> Extrait du document:

________________________________________

Sous la direction de Sylvie David

A. Les réécritures théâtrales :

a. Médée de Corneille (1635) :


Il s’agit de la première tragédie de Corneille.
Dans une lettre datant de 1649, Corneille affirme avoir puisé son inspiration dans la Médée de Sénèque et non dans celle d’Euripide :

« Ma Médée ne doit rien au poète grec, mais infiniment au latin: ces poisons, ces lamentations, ces cruels élans de l’épouse abandonnée, balancés par l’amour maternel, tant de sentiments qu’elle revêt et dépouille tour à tour, qui font la douleur de la mère et l’audace de l’épouse, tous ces mouvements dignes du cothurne tragique, que tous admirent sur la scène, jeunes et vieux ».

On y retrouve en effet le conflit qui oppose Jason et Médée, avec une

dimension cependant plus politique, et le conflit intérieur qui déchire l’héroïne ; en outre, les pouvoirs maléfiques de celle que Jason qualifie de « sorcière » sont mis en avant. Dans la scène 1 de l’acte IV, ce n’est plus la nourrice comme chez Sénèque qui relate les opérations de sorcellerie, alors que Médée est hors scène, mais l’héroïne elle-même, préparant le poison « dans sa grotte magique » :

Mes maux dans ces poisons trouvent leur médecine :
Vois combien de serpents à mon commandement
D’Afrique jusqu’ici n’ont tardé qu’un moment,
Et contraints d’obéir à mes charmes funestes,
Ont sur ce don fatal vomi toutes leurs pestes.
L’amour à tous mes sens ne fut jamais si doux
Que ce triste appareil à mon esprit jaloux.

________________________________________

> Données extraites:
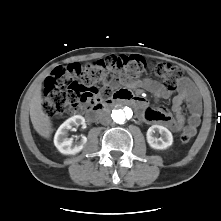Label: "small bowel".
<instances>
[{
	"label": "small bowel",
	"mask_w": 221,
	"mask_h": 221,
	"mask_svg": "<svg viewBox=\"0 0 221 221\" xmlns=\"http://www.w3.org/2000/svg\"><path fill=\"white\" fill-rule=\"evenodd\" d=\"M143 85L151 93L159 98H168L172 91L167 90L158 82L146 79L142 82L128 80L121 75H109L105 80L106 87H116L119 85ZM186 103L189 110V116L186 118L182 112V104ZM142 117L147 122L162 123L168 126L171 130L177 133H190L194 136L201 120L202 104L198 91L194 85L184 78L181 80L178 87V94L172 100L173 115L165 108L153 109L143 105Z\"/></svg>",
	"instance_id": "obj_1"
}]
</instances>
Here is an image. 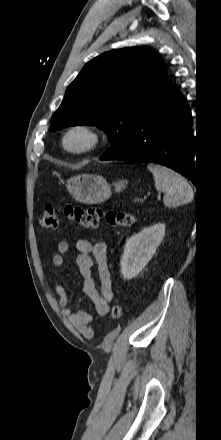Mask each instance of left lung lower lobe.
Wrapping results in <instances>:
<instances>
[{"label": "left lung lower lobe", "instance_id": "left-lung-lower-lobe-1", "mask_svg": "<svg viewBox=\"0 0 221 440\" xmlns=\"http://www.w3.org/2000/svg\"><path fill=\"white\" fill-rule=\"evenodd\" d=\"M191 111L169 83L135 124L129 146L118 157L100 160L153 162L172 168L195 184L190 150L195 146Z\"/></svg>", "mask_w": 221, "mask_h": 440}]
</instances>
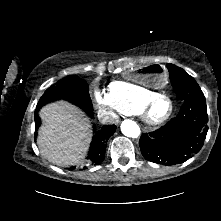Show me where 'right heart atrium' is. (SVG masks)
I'll use <instances>...</instances> for the list:
<instances>
[{
	"label": "right heart atrium",
	"instance_id": "1",
	"mask_svg": "<svg viewBox=\"0 0 221 221\" xmlns=\"http://www.w3.org/2000/svg\"><path fill=\"white\" fill-rule=\"evenodd\" d=\"M94 98L98 106L103 109L107 114L111 116H116L121 113L119 107L111 99L108 92L96 88L94 89Z\"/></svg>",
	"mask_w": 221,
	"mask_h": 221
}]
</instances>
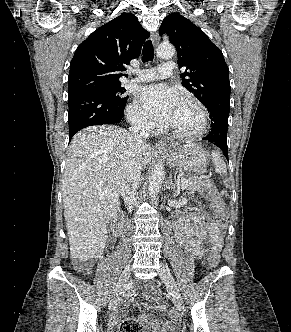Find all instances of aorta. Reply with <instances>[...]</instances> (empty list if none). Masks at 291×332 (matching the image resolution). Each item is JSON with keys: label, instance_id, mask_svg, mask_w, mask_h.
<instances>
[{"label": "aorta", "instance_id": "aorta-1", "mask_svg": "<svg viewBox=\"0 0 291 332\" xmlns=\"http://www.w3.org/2000/svg\"><path fill=\"white\" fill-rule=\"evenodd\" d=\"M175 55V48L171 44H160L159 47L157 48V56L162 58V59H170ZM164 165L162 162H158L152 171L151 178L149 181V196L152 199H155L156 196L158 195L163 180H164Z\"/></svg>", "mask_w": 291, "mask_h": 332}]
</instances>
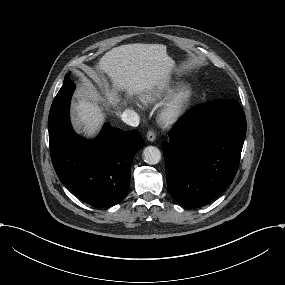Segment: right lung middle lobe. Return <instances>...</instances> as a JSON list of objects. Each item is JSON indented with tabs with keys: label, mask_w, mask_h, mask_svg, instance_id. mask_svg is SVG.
Segmentation results:
<instances>
[{
	"label": "right lung middle lobe",
	"mask_w": 285,
	"mask_h": 285,
	"mask_svg": "<svg viewBox=\"0 0 285 285\" xmlns=\"http://www.w3.org/2000/svg\"><path fill=\"white\" fill-rule=\"evenodd\" d=\"M67 79H69V74H67V75L65 76V81H66Z\"/></svg>",
	"instance_id": "obj_1"
}]
</instances>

________________________________________

> Tâches à réaliser:
A. D'après l'extrait sur la Médée de Corneille, de quelle année date la lettre dans laquelle Corneille indique sa source d'inspiration ?
B. Recopiez le passage de l'extrait sur la Médée de Corneille allant de « dimension cependant plus » jusqu'à « toutes leurs pestes. » inclus, en substituant « dragons » à « serpents ».

> Liste des réponses:
A. Elle date de 1649.

B.
dimension cependant plus politique, et le conflit intérieur qui déchire l’héroïne ; en outre, les pouvoirs maléfiques de celle que Jason qualifie de « sorcière » sont mis en avant. Dans la scène 1 de l’acte IV, ce n’est plus la nourrice comme chez Sénèque qui relate les opérations de sorcellerie, alors que Médée est hors scène, mais l’héroïne elle-même, préparant le poison « dans sa grotte magique » :

Mes maux dans ces poisons trouvent leur médecine :
Vois combien de dragons à mon commandement
D’Afrique jusqu’ici n’ont tardé qu’un moment,
Et contraints d’obéir à mes charmes funestes,
Ont sur ce don fatal vomi toutes leurs pestes.